Mesmo no Baobá, não saio falando tudo o que penso. É uma questão de responsabilidade no ecossistema e de preservar um mínimo de civilidade. Venho de uma geração que aprendeu, no movimento estudantil, a respeitar quem pensa diferente. Críticas precisam ser feitas de forma respeitosa, sem a pretensão de sermos donos da verdade ou apontar o dedo o tempo todo. Precisamos buscar consensos, elevar o nível do debate e encontrar soluções sustentáveis e honestas, capazes de mostrar à sociedade que, mesmo em um país que mantém historicamente segmentos em posição subalterna, ainda é possível construir caminhos de mobilidade e mudança.

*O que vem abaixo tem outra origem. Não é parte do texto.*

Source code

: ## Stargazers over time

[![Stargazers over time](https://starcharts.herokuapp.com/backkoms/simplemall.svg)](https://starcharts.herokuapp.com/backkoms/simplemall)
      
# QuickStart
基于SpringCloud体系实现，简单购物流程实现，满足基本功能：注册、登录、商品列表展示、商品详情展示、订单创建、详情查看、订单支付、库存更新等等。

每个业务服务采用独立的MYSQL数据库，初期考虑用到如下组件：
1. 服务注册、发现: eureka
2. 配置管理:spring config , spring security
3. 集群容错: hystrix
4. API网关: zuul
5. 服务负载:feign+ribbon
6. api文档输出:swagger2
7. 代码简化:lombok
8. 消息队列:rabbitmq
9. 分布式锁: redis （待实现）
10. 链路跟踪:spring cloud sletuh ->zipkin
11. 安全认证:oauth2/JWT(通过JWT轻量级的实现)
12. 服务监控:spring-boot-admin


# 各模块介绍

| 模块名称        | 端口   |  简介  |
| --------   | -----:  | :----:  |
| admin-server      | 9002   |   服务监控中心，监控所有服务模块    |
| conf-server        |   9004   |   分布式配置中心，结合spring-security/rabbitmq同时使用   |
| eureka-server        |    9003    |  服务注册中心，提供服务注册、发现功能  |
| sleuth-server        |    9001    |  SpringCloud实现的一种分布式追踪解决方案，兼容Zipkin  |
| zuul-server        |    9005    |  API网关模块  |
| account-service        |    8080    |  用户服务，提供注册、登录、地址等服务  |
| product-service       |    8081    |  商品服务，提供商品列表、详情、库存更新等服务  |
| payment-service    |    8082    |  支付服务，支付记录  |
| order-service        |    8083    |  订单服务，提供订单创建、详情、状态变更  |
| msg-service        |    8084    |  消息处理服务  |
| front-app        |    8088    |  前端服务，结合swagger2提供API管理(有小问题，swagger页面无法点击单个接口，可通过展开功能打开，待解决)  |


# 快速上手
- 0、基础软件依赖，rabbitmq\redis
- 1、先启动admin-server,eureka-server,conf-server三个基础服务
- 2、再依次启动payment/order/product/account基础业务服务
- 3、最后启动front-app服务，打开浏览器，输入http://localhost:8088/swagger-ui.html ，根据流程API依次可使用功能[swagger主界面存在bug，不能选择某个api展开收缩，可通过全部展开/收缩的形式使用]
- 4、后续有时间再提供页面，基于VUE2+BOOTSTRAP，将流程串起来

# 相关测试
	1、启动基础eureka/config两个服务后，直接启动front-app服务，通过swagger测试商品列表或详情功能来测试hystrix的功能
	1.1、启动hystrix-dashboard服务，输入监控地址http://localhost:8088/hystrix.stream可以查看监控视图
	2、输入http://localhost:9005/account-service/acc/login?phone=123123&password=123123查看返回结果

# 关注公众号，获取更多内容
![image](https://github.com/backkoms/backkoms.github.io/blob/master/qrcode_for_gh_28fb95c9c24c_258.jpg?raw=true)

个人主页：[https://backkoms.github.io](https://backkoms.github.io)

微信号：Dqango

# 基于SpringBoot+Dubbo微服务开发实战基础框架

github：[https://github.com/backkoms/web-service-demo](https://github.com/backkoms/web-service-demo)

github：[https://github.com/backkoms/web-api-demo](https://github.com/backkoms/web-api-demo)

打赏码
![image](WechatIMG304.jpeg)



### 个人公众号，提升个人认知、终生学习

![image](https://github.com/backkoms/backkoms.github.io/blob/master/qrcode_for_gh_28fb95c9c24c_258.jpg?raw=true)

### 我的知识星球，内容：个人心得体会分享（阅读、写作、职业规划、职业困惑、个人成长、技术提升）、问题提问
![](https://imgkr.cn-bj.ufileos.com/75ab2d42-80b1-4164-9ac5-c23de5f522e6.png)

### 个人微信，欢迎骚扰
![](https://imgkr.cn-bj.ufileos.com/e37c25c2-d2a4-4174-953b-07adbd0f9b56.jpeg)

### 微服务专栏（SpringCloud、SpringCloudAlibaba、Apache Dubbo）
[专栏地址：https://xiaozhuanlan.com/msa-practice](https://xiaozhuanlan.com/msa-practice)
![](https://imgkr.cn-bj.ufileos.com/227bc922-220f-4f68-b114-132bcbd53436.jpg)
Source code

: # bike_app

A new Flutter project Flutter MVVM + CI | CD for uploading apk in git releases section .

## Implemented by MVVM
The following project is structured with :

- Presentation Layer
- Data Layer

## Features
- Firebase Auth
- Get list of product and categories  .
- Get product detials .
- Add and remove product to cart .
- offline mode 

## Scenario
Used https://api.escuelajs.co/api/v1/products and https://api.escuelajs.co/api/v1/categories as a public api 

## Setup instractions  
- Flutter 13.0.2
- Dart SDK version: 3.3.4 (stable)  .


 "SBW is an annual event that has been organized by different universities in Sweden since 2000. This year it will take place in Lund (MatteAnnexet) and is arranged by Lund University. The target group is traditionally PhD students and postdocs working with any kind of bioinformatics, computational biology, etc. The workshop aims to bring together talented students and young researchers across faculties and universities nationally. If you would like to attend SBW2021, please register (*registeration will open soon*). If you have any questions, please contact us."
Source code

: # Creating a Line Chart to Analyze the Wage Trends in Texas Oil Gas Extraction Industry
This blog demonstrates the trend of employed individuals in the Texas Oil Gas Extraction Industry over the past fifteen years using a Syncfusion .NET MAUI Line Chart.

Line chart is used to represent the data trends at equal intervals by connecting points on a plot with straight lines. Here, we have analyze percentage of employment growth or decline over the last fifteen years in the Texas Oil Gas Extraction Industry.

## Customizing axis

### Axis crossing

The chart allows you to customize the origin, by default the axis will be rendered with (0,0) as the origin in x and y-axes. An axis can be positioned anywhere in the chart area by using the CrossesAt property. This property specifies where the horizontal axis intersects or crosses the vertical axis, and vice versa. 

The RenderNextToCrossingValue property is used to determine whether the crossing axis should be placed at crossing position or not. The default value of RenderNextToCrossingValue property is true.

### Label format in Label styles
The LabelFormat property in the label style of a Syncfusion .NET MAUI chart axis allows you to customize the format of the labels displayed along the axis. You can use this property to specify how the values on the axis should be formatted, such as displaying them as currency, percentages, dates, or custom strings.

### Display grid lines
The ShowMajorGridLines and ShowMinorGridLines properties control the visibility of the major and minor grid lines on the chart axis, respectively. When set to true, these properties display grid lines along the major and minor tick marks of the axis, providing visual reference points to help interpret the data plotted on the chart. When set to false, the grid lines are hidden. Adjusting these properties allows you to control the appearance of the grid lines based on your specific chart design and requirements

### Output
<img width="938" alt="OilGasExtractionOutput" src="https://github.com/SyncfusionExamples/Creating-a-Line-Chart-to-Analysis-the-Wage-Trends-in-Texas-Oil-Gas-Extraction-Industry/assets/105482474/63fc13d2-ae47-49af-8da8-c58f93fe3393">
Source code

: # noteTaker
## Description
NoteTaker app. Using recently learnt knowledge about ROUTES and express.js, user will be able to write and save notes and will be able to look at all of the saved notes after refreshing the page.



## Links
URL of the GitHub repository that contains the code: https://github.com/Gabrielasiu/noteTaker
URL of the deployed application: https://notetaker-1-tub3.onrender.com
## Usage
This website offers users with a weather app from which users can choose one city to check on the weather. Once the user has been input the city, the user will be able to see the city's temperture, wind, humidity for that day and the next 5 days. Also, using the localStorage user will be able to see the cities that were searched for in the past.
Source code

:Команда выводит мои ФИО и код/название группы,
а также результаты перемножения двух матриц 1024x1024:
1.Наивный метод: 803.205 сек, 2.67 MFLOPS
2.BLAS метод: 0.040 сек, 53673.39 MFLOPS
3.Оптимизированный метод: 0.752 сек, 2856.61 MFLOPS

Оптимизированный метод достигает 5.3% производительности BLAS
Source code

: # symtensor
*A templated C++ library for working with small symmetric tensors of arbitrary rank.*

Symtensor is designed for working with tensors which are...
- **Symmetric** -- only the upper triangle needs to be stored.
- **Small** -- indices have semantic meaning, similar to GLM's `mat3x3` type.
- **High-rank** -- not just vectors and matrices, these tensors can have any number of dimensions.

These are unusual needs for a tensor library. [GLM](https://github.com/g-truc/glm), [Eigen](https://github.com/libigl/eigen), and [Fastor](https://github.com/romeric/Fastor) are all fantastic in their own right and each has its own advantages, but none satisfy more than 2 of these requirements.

- Em uma entrevista à Rede GIFE, você disse que “a subsistência de práticas ilusórias de inclusão de pessoas negras reflete o estágio de compreensão e da maturidade da sociedade brasileira”. Qual seria o passo possível nesse processo de amadurecimento?
Eu posso dizer a você, com todas as críticas que ainda faço à realidade brasileira, que me orgulho do estágio que o país alcançou no debate racial. Não imaginava que estaria vivo para ver a sociedade brasileira discutindo essa questão da forma como temos feito.
Demos saltos enormes na compreensão do tema, porque não poderia continuar sendo um debate restrito a nós, negros e negras — ele pertence à sociedade brasileira. Quando vejo, por exemplo, o Movimento Bem Maior, a Fundação Lemann, a Imaginable Futures pautando a questão racial, sinto orgulho.
Como próximos passos, acho que nós, movimento negro, e as pessoas comprometidas com essa causa, precisamos garantir que não haja retrocesso: que os espaços conquistados e a ampliação de atores e atrizes políticas que discutem o tema não recuem, garantindo que alianças estratégicas não retrocedam.
O segundo ponto é construir consensos mínimos: uma agenda qualificada que eduque sobre o que é, de fato, enfrentamento ao racismo e promoção da equidade racial, reduzindo a quantidade de pessoas que ainda acreditam que atender pessoas negras é o mesmo que enfrentar o racismo. O debate racial no Brasil exige estudo, esse é um debate científico, no sentido de que é preciso estudar história, sociologia… não depende de títulos acadêmicos para chegar nessa compreensão.
O terceiro ponto depende de todos, inclusive de nós, pessoas negras: precisamos nos apresentar para a sociedade como sujeitos que pensam o país, e não apenas nossos próprios problemas. Eu, como dirigente de organização social e ex-gestor público, sempre pensei a sociedade brasileira a partir do meu compromisso com soluções para a questão racial, mas sem restringir minha atuação a isso. O problema racial é o que mais me afeta, mas não é o único que existe.
As pessoas negras precisam discutir projetos de país, e as pessoas brancas em posições de gestão, seja monocrática ou colegiada, precisam se abrir a ouvir o que temos a dizer para além da questão racial. Eu, por exemplo, me recuso a ser o “bedel” que só fala sobre isso nos conselhos de que participo. Se o tema surge, muitas vezes fico calado. Quando me perguntam: “Você não vai se manifestar?”, respondo: “Quero ouvir o que vocês têm a dizer.”
Resumindo, são três pontos: não recuar, qualificar o debate para educar e discutir, conjuntamente, projetos para o país.